4.3k views Asked by At

Context:

I have PDF files I'm working with. I'm using an ocr to extract the text from these documents and to be able to do that I have to convert my pdf files to images. I currently use the convert_from_path function of the pdf2image module but it is very time inefficient (9minutes for a 9page pdf).

Problem:

I am looking for a way to accelerate this process or another way to convert my PDF files to images.

Additional info:

I am aware that there is a thread_count parameter in the function but after several tries it doesn't seem to make any difference.

This is the whole function I am using:

def pdftoimg(fic,output_folder):
# Store all the pages of the PDF in a variable 
pages = convert_from_path(fic, dpi=500,output_folder=output_folder,thread_count=9, poppler_path=r'C:\Users\Vincent\Documents\PDF\poppler-21.02.0\Library\bin') 

image_counter = 0

# Iterate through all the pages stored above 
for page in pages: 
    filename = "page_"+str(image_counter)+".jpg"
    page.save(output_folder+filename, 'JPEG') 
    image_counter = image_counter + 1
    
for i in os.listdir(output_folder):
    if i.endswith('.ppm'):
        os.remove(output_folder+i)

Link to the convert_from_path reference.

1

There are 1 answers

3
zanga On BEST ANSWER

I found an answer to that problem using another module called fitz which is a python binding to MuPDF.

First of all install PyMuPDF:

The documentation can be found here but for windows users it's rather simple:

pip install PyMuPDF

Then import the fitz module:

import fitz
print(fitz.__doc__)

>>>PyMuPDF 1.18.13: Python bindings for the MuPDF 1.18.0 library.
>>>Version date: 2021-05-05 06:32:22.
>>>Built for Python 3.7 on win32 (64-bit).

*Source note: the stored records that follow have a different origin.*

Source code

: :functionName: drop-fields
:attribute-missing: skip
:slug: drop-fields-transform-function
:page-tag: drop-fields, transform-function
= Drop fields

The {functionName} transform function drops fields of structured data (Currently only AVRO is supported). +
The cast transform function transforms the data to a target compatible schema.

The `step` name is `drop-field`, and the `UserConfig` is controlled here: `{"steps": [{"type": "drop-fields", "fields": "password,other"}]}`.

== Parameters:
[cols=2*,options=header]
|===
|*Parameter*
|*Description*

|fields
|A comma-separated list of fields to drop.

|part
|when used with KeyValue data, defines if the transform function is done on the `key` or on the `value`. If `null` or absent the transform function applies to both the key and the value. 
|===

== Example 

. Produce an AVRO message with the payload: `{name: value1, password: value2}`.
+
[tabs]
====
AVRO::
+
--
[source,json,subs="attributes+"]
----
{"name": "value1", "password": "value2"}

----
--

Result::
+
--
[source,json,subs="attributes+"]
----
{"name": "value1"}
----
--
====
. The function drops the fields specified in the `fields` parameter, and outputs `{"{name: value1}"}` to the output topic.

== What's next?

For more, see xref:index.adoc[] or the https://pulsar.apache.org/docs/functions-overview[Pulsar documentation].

Open your file and save every page as images:

The get_pixmap() method accepts different parameters that allows you to control the image (variation,resolution,color...) so I suggest that you red the documentation here.

def convert_pdf_to_image(fic):
    #open your file
    doc = fitz.open(fic)
    #iterate through the pages of the document and create a RGB image of the page
    for page in doc:
        pix = page.get_pixmap()
        pix.save("page-%i.png" % page.number)

Hope this helps anyone else.